• Collected data
——
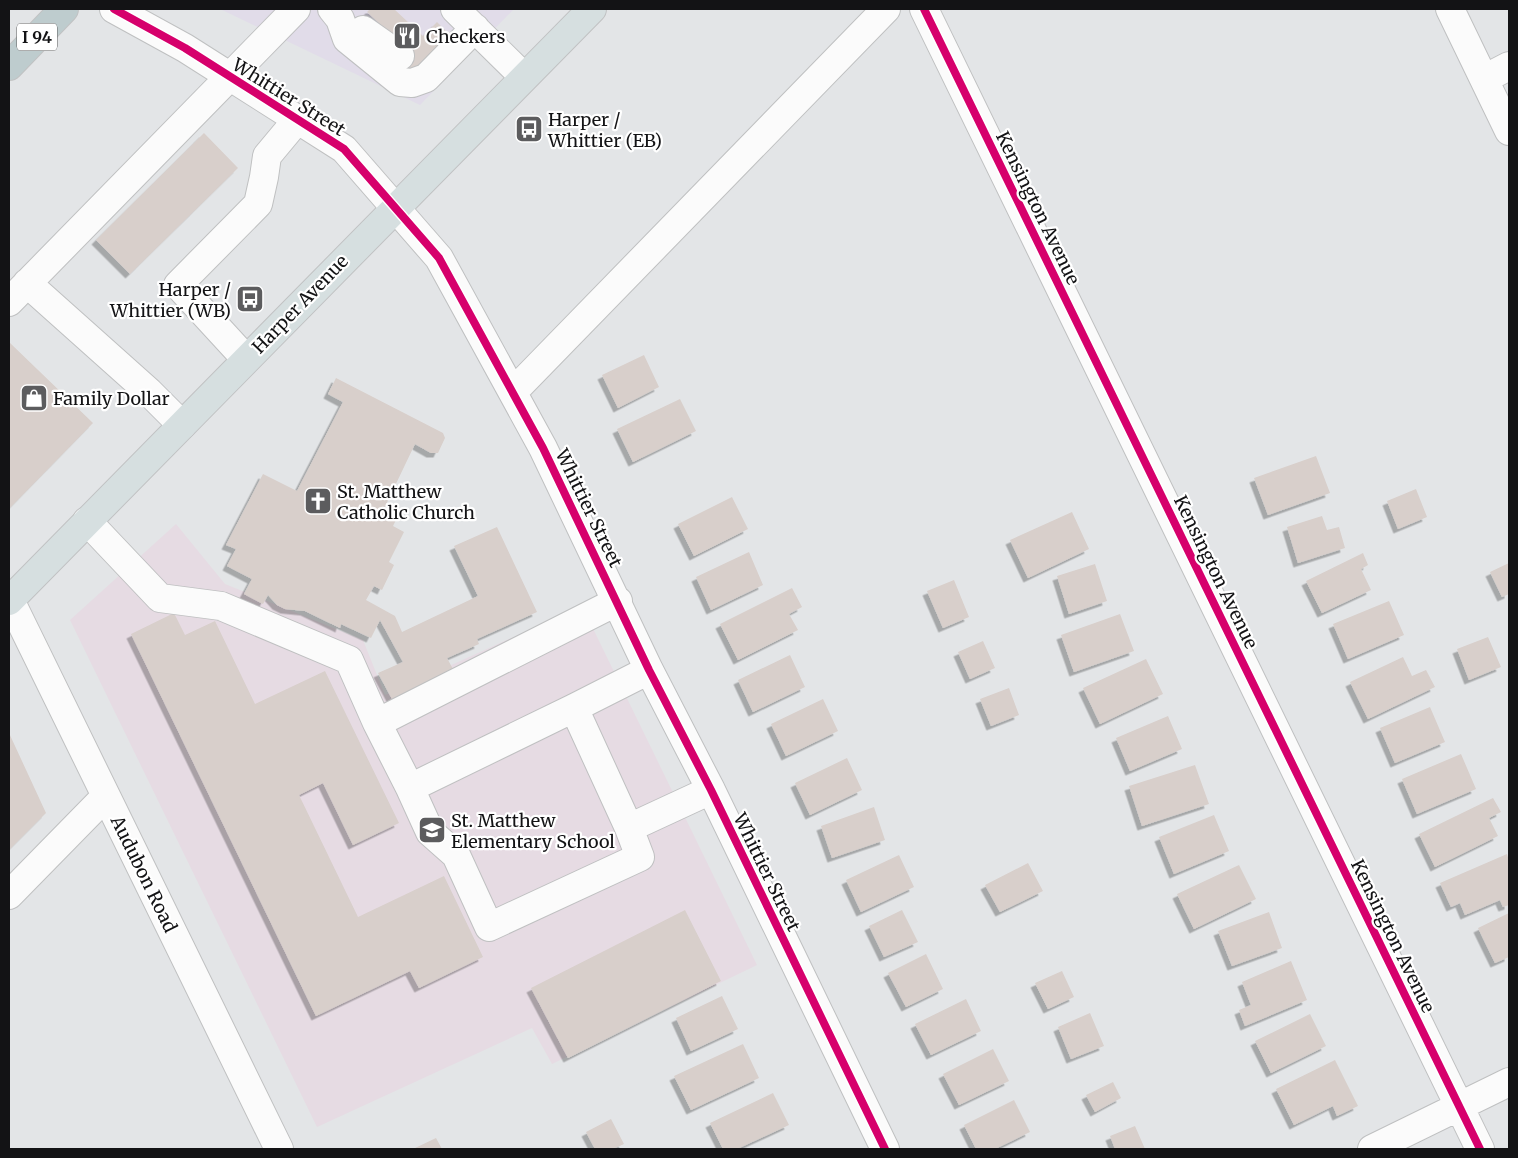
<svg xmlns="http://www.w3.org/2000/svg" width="1518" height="1158" font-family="Merriweather,serif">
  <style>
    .commercial { fill: #e1dce9 }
    .education { fill: #e6dbe3 }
    .building { fill: #d8cfcb; filter: url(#shadow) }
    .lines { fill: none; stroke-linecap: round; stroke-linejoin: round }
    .minor-casing { stroke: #bfc0c1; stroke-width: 30 }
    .major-casing { stroke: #c1c2c3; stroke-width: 30 }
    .highway-casing { stroke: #c1c2c3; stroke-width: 30 }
    .minor { stroke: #fbfbfb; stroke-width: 28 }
    .major { stroke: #d6dfe0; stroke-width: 28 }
    .highway { stroke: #beccce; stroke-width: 28 }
    .cycleway-casing { stroke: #fff; stroke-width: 11 }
    .cycleway { stroke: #d6006c; stroke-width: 8 }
    .labels { text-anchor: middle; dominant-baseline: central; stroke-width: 4.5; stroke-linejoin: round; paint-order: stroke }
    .shield { fill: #fff; stroke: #5a5a5b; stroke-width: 1 }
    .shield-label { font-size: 16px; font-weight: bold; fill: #131315 }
    .poi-label { font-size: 18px; fill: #131315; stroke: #fff; text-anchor: start }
    .street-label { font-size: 18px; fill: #131315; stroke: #fff }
  </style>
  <defs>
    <filter id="shadow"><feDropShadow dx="-4.5" dy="4.5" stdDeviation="0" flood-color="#0004"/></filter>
  </defs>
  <rect width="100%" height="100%" fill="#e3e5e7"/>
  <path class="commercial" d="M 220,9 L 514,9 L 420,105 Z"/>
  <path class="education" d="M 176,524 L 225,584 L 363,640 L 385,695 L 582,606 L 757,965 L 552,1064 L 532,1028 L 317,1127 L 70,620 Z"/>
  <path class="building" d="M 370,9 L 394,9 L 423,36 L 437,22 L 449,34 L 408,77 L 393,63 L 407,49 L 367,12 Z
    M 204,133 L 238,168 L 130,274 L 96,240 Z
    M 9,342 L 93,423 L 9,509 Z
    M 644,355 L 659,387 L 618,408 L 602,375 Z
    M 336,378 L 443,433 L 445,438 L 438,453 L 431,453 L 415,444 L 383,511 L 397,518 L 393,526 L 404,532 L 389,562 L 394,565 L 382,590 L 374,586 L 366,600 L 395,616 L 402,632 L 478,596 L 454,546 L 497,527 L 537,612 L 477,639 L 479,644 L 447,658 L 454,671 L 392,699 L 378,673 L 403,662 L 380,620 L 371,638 L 341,624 L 340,628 L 305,611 L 285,609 L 277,605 L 268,595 L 263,604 L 244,594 L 252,579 L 227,566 L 236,549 L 226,545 L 263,474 L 297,491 L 343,402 L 328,394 Z
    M 680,399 L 696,431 L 633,462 L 617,429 Z
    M 1316,456 L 1330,493 L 1268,515 L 1254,478 Z
    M 1416,489 L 1427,517 L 1398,529 L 1387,501 Z
    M 732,497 L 748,529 L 694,556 L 678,524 Z
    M 1072,512 L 1089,549 L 1028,578 L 1010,540 Z
    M 1322,516 L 1327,530 L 1339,527 L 1345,548 L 1298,563 L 1287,527 Z
    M 749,552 L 763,585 L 711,610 L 696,577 Z
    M 1363,553 L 1368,565 L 1361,569 L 1371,590 L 1322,613 L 1306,581 Z
    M 1509,563 L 1509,594 L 1502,597 L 1490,572 Z
    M 1095,564 L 1107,601 L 1069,614 L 1057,576 Z
    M 954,580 L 969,617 L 943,628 L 927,591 Z
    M 792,588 L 802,607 L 789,614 L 798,630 L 738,660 L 720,624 Z
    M 1389,601 L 1404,635 L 1348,659 L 1333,624 Z
    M 174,613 L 185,635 L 215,621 L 255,704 L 325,671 L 399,823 L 353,845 L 323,783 L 299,795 L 358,917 L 444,876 L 483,957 L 419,988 L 410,971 L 316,1016 L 131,634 Z
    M 1120,614 L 1134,651 L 1074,672 L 1061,635 Z
    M 1488,637 L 1501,667 L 1469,680 L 1457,649 Z
    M 983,641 L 995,668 L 970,679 L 958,652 Z
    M 790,655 L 805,687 L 753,712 L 738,680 Z
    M 1403,657 L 1412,676 L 1426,670 L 1435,687 L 1368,719 L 1350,682 Z
    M 1146,659 L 1163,694 L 1100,724 L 1083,688 Z
    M 1009,688 L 1019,715 L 991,726 L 980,699 Z
    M 823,699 L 838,731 L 786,756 L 771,724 Z
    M 1430,707 L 1445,742 L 1395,763 L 1380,728 Z
    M 1168,716 L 1182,749 L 1130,771 L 1116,738 Z
    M 9,733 L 46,813 L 9,850 Z
    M 1461,754 L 1476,789 L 1417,814 L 1402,779 Z
    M 847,758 L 862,790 L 810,815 L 795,783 Z
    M 1195,765 L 1209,804 L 1142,826 L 1129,786 Z
    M 1493,798 L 1501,812 L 1489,818 L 1498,836 L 1435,867 L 1419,834 Z
    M 874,807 L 885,840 L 832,858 L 821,826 Z
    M 1214,815 L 1229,851 L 1174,874 L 1159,837 Z
    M 1507,854 L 1509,861 L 1509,905 L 1503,907 L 1500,900 L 1465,915 L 1460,903 L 1451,907 L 1440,883 Z
    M 899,855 L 914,887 L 861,912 L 846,880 Z
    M 1028,863 L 1043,891 L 1000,912 L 985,885 Z
    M 1239,865 L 1256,899 L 1194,929 L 1177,894 Z
    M 685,910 L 721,981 L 568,1058 L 531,988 Z
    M 902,910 L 918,942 L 884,957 L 869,926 Z
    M 1269,912 L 1282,948 L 1232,966 L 1218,931 Z
    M 1509,913 L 1509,957 L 1495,963 L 1478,928 Z
    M 926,954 L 943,989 L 906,1007 L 888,973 Z
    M 1291,961 L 1307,1000 L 1245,1026 L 1239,1010 L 1251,1005 L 1242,982 Z
    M 1062,971 L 1074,997 L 1048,1009 L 1035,983 Z
    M 722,996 L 738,1029 L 691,1051 L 676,1018 Z
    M 966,999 L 981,1031 L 931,1055 L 915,1024 Z
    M 1090,1013 L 1104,1046 L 1071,1059 L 1058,1027 Z
    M 1310,1014 L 1326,1046 L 1271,1073 L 1255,1041 Z
    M 743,1044 L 759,1078 L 691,1110 L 674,1076 Z
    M 993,1049 L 1009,1081 L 959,1105 L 943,1074 Z
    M 1335,1060 L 1358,1106 L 1337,1116 L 1333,1106 L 1294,1125 L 1276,1089 Z
    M 1113,1082 L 1121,1098 L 1095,1112 L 1086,1095 Z
    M 773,1093 L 789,1125 L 737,1149 L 723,1149 L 710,1123 Z
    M 1014,1100 L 1030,1132 L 995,1149 L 976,1149 L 964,1125 Z
    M 611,1119 L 624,1144 L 613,1149 L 595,1149 L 586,1132 Z
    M 1135,1126 L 1145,1149 L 1115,1149 L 1110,1136 Z
    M 436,1138 L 442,1149 L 413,1149 Z"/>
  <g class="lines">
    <g class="minor-casing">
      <path id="minor" d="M 114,9 L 185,48 L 344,149 L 439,258 L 543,448 L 649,670 L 711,790 L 885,1149
        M 332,9 L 340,19 L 347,39 L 400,82 L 412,83 L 426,78 L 475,28
        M 455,9 L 524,77
        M 924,9 L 1480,1149
        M 1450,9 L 1509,131
        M 363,30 L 400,56
        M 1484,79 L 1509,66
        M 27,283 L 149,392 L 182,425
        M 9,302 L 296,9
        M 246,359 L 178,285 L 258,204 L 264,177 L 267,156 L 297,120
        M 513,392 L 886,9
        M 87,521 L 160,598 L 221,606 L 349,660 L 377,723
        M 9,598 L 279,1149
        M 618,601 L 377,723 L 410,788 L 574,708 L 649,670
        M 574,708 L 629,828 L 711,790
        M 410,788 L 430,832 L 456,855 L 489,927 L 640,857 L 629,828
        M 9,895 L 106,796
        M 1372,1149 L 1509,1082"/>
    </g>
    <g class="major-casing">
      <path id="major" d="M 9,601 L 592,9"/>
    </g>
    <g class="highway-casing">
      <path id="highway" d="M 9,66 L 64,9"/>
    </g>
    <use href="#minor" class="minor"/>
    <use href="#major" class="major"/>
    <use href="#highway" class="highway"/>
    <g class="cycleway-casing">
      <path id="cycleway" d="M 114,9 L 185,48 L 344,149 L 439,258 L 543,448 L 649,670 L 711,790 L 885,1149
        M 924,9 L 1480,1149"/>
    </g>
    <use href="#cycleway" class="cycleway"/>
  </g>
  <defs>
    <g id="restaurant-square" transform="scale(1.4375)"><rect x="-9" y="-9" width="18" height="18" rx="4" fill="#5c5c5e" stroke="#fff"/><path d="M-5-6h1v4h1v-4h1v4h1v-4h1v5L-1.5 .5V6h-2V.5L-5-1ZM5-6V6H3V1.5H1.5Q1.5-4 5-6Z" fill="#fff"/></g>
    <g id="bus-square" transform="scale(1.4375)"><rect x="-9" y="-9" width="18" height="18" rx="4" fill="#5c5c5e" stroke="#fff"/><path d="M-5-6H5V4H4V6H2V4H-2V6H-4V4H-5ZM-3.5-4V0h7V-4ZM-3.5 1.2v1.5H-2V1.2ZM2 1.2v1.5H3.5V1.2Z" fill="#fff"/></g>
    <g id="shop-square" transform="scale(1.4375)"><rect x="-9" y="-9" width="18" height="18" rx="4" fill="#5c5c5e" stroke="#fff"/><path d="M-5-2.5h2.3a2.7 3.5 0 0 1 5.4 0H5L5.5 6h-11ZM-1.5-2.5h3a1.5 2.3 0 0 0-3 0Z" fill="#fff"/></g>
    <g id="church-square" transform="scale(1.4375)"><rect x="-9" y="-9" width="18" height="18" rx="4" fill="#5c5c5e" stroke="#fff"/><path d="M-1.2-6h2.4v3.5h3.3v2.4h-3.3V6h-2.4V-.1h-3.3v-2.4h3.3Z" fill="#fff"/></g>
    <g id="school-square" transform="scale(1.4375)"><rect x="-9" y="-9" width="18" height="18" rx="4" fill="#5c5c5e" stroke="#fff"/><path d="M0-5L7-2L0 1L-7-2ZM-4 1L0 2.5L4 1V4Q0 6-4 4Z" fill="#fff"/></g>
  </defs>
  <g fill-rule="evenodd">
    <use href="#restaurant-square" x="407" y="36"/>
    <use href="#bus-square" x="529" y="129"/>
    <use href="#bus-square" x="250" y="299"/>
    <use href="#shop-square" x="34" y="398"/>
    <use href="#church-square" x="318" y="501"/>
    <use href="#school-square" x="432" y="830"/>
  </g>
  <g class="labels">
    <rect class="shield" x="17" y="23.5" width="40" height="27" rx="4"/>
    <g class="shield-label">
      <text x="37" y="37">I 94</text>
    </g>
    <g class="poi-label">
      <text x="426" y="36">Checkers</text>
      <text x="548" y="119">Harper /<tspan x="548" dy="21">Whittier (EB)</tspan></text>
      <text x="231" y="289" text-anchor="end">Harper /<tspan x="231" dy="21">Whittier (WB)</tspan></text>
      <text x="53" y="398">Family Dollar</text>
      <text x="337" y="491">St. Matthew<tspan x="337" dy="21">Catholic Church</tspan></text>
      <text x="451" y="820">St. Matthew<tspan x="451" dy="21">Elementary School</tspan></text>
    </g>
    <g class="street-label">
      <text transform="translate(289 97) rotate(32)">Whittier Street</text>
      <text transform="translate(1038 208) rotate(64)">Kensington Avenue</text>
      <text transform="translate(300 304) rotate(-46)">Harper Avenue</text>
      <text transform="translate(589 508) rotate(64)">Whittier Street</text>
      <text transform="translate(1216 572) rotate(64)">Kensington Avenue</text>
      <text transform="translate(767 872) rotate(64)">Whittier Street</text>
      <text transform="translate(144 874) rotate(64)">Audubon Road</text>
      <text transform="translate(1393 936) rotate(64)">Kensington Avenue</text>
    </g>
  </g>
  <rect width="1518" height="1158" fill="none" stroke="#131315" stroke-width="20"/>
</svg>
——
• INSTRUCTIONS FOR THE TASK
After locating the line with "#fff; stroke: #5a5a5b;" above, return that line and every later line through the one with "M 204,133 L 238,168 L 130,274 L 96,240 Z", word for word and with nothing else.

• RESULT BELOW
    .shield { fill: #fff; stroke: #5a5a5b; stroke-width: 1 }
    .shield-label { font-size: 16px; font-weight: bold; fill: #131315 }
    .poi-label { font-size: 18px; fill: #131315; stroke: #fff; text-anchor: start }
    .street-label { font-size: 18px; fill: #131315; stroke: #fff }
  </style>
  <defs>
    <filter id="shadow"><feDropShadow dx="-4.5" dy="4.5" stdDeviation="0" flood-color="#0004"/></filter>
  </defs>
  <rect width="100%" height="100%" fill="#e3e5e7"/>
  <path class="commercial" d="M 220,9 L 514,9 L 420,105 Z"/>
  <path class="education" d="M 176,524 L 225,584 L 363,640 L 385,695 L 582,606 L 757,965 L 552,1064 L 532,1028 L 317,1127 L 70,620 Z"/>
  <path class="building" d="M 370,9 L 394,9 L 423,36 L 437,22 L 449,34 L 408,77 L 393,63 L 407,49 L 367,12 Z
    M 204,133 L 238,168 L 130,274 L 96,240 Z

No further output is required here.